Kay Rosen’s language-based paintings, drawings, editions, collages, installations, and two videos have been exhibited in museums and institutions nationally and internationally for four decades, among them Museum of Modern Art, New York (1996, 2012); Art Gallery of New South Wales (2014-2015); The Art Institute of Chicago (2000, 2011, 2013); Contemporary Art Museum Houston (2016); Museum of Fine Arts, Boston (2011-2013); Contemporary Art Gallery, Vancouver (2013); Kunsthalle Bielefeld, Germany (2013); Kunstmuseum Liechtenstein (2012); the Honolulu Museum of Art (2012); Aspen Art Museum (2001, 2012-2013); Christchurch Public Art Gallery, New Zealand (2011, 2012 ongoing); Contemporary Jewish Museum, San Francisco (inaugural exhibition 2008); Prospect 1 New Orleans (2008); Indianapolis Museum of Art (1995, 2005 ongoing); Dunedin Public Art Gallery (2004); University Art Museum, University of California at Santa Barbara (2004); The Drawing Center, New York (2002); MASS MOCA, North Adams, Massachusetts (1999, 2001); Whitney Biennial 2000 and 1991 (as part of Group Material “AIDS Timeline”); Museum of Contemporary Art, Chicago (1994, 1996, 2004, 2010, 2011); Museum of Contemporary Art, Los Angeles and Otis College of Art and Design, a two-venue mid-career survey “Kay Rosen: Lifeli[k]e” curated by Connie Butler and Terry R. Myers, 1998-99; Hirshhorn Museum, Washington D.C. (1991); MIT List Visual Arts Center, Cambridge, Massachusetts (1996); Witte de With Center for Contemporary Art, Rotterdam (1990); and New Museum of Contemporary Art, New York (1984).

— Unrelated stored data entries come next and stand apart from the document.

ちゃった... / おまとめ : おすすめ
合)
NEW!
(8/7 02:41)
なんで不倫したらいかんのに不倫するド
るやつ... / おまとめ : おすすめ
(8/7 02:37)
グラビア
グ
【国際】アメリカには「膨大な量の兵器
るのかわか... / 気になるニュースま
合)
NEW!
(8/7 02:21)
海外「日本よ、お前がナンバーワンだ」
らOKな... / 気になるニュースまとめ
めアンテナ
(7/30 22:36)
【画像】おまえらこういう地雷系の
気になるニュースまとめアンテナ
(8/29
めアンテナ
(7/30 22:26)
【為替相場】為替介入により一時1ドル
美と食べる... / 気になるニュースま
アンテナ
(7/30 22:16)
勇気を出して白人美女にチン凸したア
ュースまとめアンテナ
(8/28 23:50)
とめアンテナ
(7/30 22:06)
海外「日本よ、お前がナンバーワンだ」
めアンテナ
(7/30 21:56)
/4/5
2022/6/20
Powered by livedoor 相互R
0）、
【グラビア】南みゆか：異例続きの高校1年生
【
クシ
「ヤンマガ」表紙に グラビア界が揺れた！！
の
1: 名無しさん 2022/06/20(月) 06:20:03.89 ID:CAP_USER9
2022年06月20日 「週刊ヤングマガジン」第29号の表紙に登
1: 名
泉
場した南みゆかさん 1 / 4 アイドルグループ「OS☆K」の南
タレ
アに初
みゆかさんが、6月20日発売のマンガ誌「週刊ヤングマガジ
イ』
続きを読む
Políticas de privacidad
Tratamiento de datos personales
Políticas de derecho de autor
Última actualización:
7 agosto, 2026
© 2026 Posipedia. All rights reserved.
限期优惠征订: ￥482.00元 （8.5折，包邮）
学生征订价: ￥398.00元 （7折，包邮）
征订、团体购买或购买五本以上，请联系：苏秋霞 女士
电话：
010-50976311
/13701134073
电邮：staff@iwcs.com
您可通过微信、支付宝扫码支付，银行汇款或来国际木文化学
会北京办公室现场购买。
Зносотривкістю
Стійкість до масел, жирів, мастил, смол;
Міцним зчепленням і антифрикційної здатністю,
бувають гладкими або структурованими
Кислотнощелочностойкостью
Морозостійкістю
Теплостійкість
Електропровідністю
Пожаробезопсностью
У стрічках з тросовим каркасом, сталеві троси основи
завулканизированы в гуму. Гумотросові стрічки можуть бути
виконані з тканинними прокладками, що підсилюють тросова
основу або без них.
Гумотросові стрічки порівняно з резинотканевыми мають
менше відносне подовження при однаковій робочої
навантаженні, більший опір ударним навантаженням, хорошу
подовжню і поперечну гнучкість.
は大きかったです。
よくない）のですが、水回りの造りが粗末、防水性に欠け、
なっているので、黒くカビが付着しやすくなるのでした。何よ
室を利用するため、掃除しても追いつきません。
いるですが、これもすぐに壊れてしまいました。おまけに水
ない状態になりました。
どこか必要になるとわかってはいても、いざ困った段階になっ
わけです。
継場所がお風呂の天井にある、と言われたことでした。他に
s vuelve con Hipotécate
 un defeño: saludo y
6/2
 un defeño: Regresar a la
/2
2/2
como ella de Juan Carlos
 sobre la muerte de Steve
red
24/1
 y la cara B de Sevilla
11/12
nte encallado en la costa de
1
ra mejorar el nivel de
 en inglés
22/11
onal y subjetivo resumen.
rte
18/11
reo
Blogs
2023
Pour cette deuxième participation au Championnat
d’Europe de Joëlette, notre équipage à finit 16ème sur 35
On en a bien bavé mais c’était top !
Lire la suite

Trained in languages and linguistics, Kay Rosen realized in the 1970’s that what most interested her about language had to be expressed visually, so she left academia and started over as a “self-taught” artist from square one. Drawing on her linguistic background, she began an exploration of the intersection of meaning and structure in language through pictorial means: color, materials, scale, composition, typography, and graphic design. Her investigation into alternative functions of language continues today.